“NEW TECHNIQUES IN BREAST RECONSTRUCTION BRING INSTANT RESULTS”According to the American Cancer Society, breast cancer is the most common cancer among women in the United States, other than skin cancer. Of the many treatment options available, it is estimated that about 110,000 women who are diagnosed with breast cancer opt to have a mastectomy-removal of the breast. This includes mastectomy as a treatment option as well as prophylactic mastectomy (preventative mastectomy). However, many women who have battled with breast cancer and have faced mastectomy are not aware of breast reconstruction as an option within their continuum of care. Breast reconstruction is a surgical procedure that rebuilds the natural volume, shape and symmetry of a woman’s breast after breast cancer surgery or treatment.

Studies report that only three out of ten women are informed about breast reconstruction. Evidence suggests that while women are provided with an immense amount of information about breast cancer treatment options, all too often they are not told about their breast reconstruction options post-mastectomy, proving that this is an overlooked part of the national breast cancer discussion.

The choice to have breast reconstruction is a very personal decision. For many women, breast reconstruction becomes the final stage in the battle against breast cancer, as it provides a sense of closure and restores confidence in one’s own body. Most importantly, while reconstruction can be done months or years after a mastectomy, it can also be performed at the same time as a mastectomy. The advantage to having immediate reconstruction is waking up from mastectomy surgery with a breast mound. Not only is this a positive, physical result, but it also may have a positive psychological effect on a patient’s body image and self-esteem. Additionally, immediate reconstruction usually means one less surgery.

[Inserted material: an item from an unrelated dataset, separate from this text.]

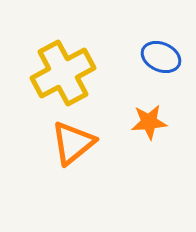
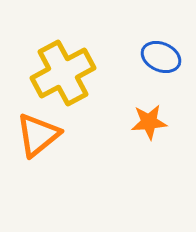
orange triangle: moved 35 px left, 8 px up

Breast reconstruction options fall broadly into two categories: breast implants or using the patient’s own body tissue. The most common reconstruction procedure that utilizes tissue from the patient’s body is called the TRAM (Transverse Rectus Abdominus Myocutaneous flap). During this surgery, surgeons take skin and fat tissue from the abdominal area and transfer it to the chest wall. In addition, surgeons remove and transfer the abdominal muscle that carries blood vessels needed for the skin and fat to survive. The TRAM flap procedure flattens the abdominal donor site, similar to the way that a tummy tuck works. However, removing the muscle can sometimes lead to complications. In addition, it can take longer to recover from donor sites on the abdomen as compared to other areas. Furthermore, for some women this treatment is not an option due to lack of tissue in these areas. As an alternative solution, many physicians are using prosthetic devices that include tissue expanders and implants. One of the latest advancements using prosthetic devices is to use AlloDerm® Regenerative Tissue Matrix as it provides an additional layer of tissue that helps reduce or avoid many of the aesthetic challenges associated with breast reconstruction. Several leading hospitals throughout the country, including Florida Hospital Medical Center in Orlando are using AlloDerm for their breast reconstruction procedures.
AlloDerm is derived from donated human tissue and acts as an internal replacement for tissue that is removed during the mastectomy. Through a propriety process, all of the cells are removed from the donated skin without damaging the skin matrix, preserving the biochemical components

necessary for new tissue to grow into it. In other words, AlloDerm is accepted by the patient’s body and ultimately becomes a part of it. AlloDerm acts as a hammock for the breast implant, allowing it to lay naturally. It also addresses some of the technical pitfalls of breast implant-based reconstruction-problems such as controlling the position of the implant, defining the fold, and camouflaging the implant. In addition, recent advances with AlloDerm allow surgeons, in many cases, to avoid using a tissue expander, a temporary device that is made of a material similar to plastic that is filled with saline through a built-in port, and slowly stretches the patient’s skin until there is enough space to perform the second stage: opening the incision, taking out the expander, and placing a final breast implant. With AlloDerm, surgeons can sometimes even proceed directly to placing an implant without the need of a tissue expander, performing a one-state technique for breast reconstruction. In those cases, immediately after the mastectomy, the patient wakes up with her final implant, having used the AlloDerm to support it and create the breast shape.
Many of my patients who have undergone breast reconstruction are grateful that breast reconstruction was presented to them as an option early on, during the conversations about their mastectomies. For many patients being informed about their options provided them the tools to overcome breast cancer as well as eliminate any scars left by the battle through breast reconstruction. Patients often tell me they are happy with their decision and are amazed by how natural their bodies look following the surgery. They feel breast reconstruction has helped them regain their sense of self and allowed them to enjoy life to the fullest.

As with any medical condition, every patient is different, and reconstruction options and their results vary from woman to woman. Whether or not to have breast reconstruction is a decision each patient needs to make in consultation with her physician. Only the patient’s physician can determine the best option for the patient, and then the patient can make the decision she sees best for herself. Patients are strongly encouraged to discuss the benefits and risks of various breast reconstruction options with their physician.